#### GESTELLTE AUFGABE 1:
Zähle auf, was bei der Übung der Tugend der Keuschheit laut dem Vortrag über die Keuschheit vermieden werden soll.
#### GESTELLTE AUFGABE 2:
Nimm den Faden des Vortrags über die Keuschheit nach seinem letzten Satz auf und setze ihn fort.

#### VORGEGEBENER TEXT:
5. Vortrag: Über die Keuschheit
Mittwoch Vormittag, 5. September 1888
Heute Vormittag, meine Kinder, werde ich euch ein Wort über das Gelübde der Keuschheit sagen. Das Gelübde der Keuschheit ist das Gelübde allen Trostes. Das Gelübde des Gehorsams ist manchmal schwer zu ertragen, das Gelübde der Armut ist eine Last, das eine und das andere haben ihre Kämpfe, ihre Schwierigkeiten, aber das Gelübde der Keuschheit ist die Belohnung, das Glück und die Sättigung der reinen, vom Heiland erwählten und geliebten Seelen. Es ist ihr Liebesvertrag, ihr Glück, ihr Ruhm, ihr ganzes Leben.
Der heilige Franz von Sales erklärt das Gelübde der Keuschheit gut mit den Worten: „Nur für den himmlischen Gemahl atmen“. So gibt er dafür nicht nur die Definition, sondern auch das treue Bild. Das ist wohl der Sinn unseres Gelübdes der Keuschheit. Wir schenken uns Gott, und Gott schenkt sich dafür uns. Also haben unsere Zuneigungen keinen anderen Hang, keine andere Neigung mehr als zu ihm. Er gehört uns ganz und wir gehören ganz ihm. Die beiden anderen Gelübde sind die der Arbeit, der Abtötung, des Opfers. Dieses aber ist das des Frohsinns, der Fröhlichkeit. So gesehen ist es sozusagen kein Gelübde mehr, es ist die ganze Befriedigung, die völlige Sättigung unseres Herzens. Das Gelübde der Keuschheit führt ohne Zweifel zur Übung dieser Tugend, die daraus besteht, jede Sinnlichkeit, jede Suche des Herzens, jede menschliche und private Zuneigung zu vermeiden. Aber andererseits ist es die große Ruhe der Seele, die den Herrn als ihren Teil gewählt hat, der Seele, die sich Gott vertraulich und köstlich schenkt.

#### DATENAUSZUG:
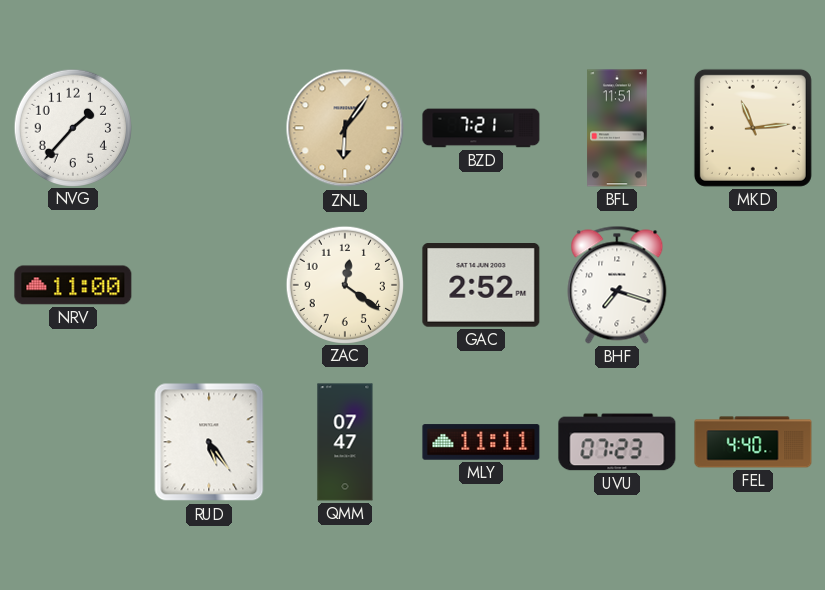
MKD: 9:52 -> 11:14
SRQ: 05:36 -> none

#### RICHTIGE ANTWORT 1:
Vermieden werden sollen jede Sinnlichkeit, jede Suche des Herzens und jede menschliche und private Zuneigung.

#### RICHTIGE ANTWORT 2:
Man kommt nicht sofort zu diesem unvergleichlichen Glück. Man muss mit der Basis des Gelübdes der Keuschheit beginnen. Wir versprechen vor allem dem lieben Gott, auf unsere Sinnlichkeiten zu verzichten, unseren persönlichen Neigungen nicht zu folgen. Die erste Neigung unseres Herzens ist das Bedürfnis, geliebt zu werden. Ist das etwas Schlechtes? Nein, meine Kinder. Wenn Gott diesen Wunsch in unser Herz gelegt hat, so ist es richtig, hervorragend. Aber wir werden es wie unsere Gute Mutter Marie de Sales Chappuis machen, die unter dem Leinentuch der Toten (damals wurde bei der Profess über die Schwestern ein Leichentuch gebreitet als Zeichen dafür, dass sie nun der Welt gestorben und nur mehr für Gott leben) verlangt hatte, nie natürlich geliebt zu werden. Dennoch wurden sehr wenige Personen je mehr geliebt als sie. Aber man liebte sie übernatürlich, weil sie keusch war, weil ihr Herz und ihre Seele rein waren. Sie liebte jede im Herzen Gottes und suchte in keiner Weise, sich die Zuneigung von irgendjemandem zuzuziehen. Es war nicht ihr Bedürfnis, geliebt zu werden, sondern dass Gott allein es wird. Was sie betrifft, so wollte sie es in übernatürlicher Weise werden, wie es von Gott gewollt wird. Ihr werdet mir sagen: „Sie war eine Heilige.“ Das ist möglich, meine Kinder, aber ich kann euch versichern, dass alle, die diesen Weg beschreiten werden, geliebt werden, wie es die Gute Mutter wurde.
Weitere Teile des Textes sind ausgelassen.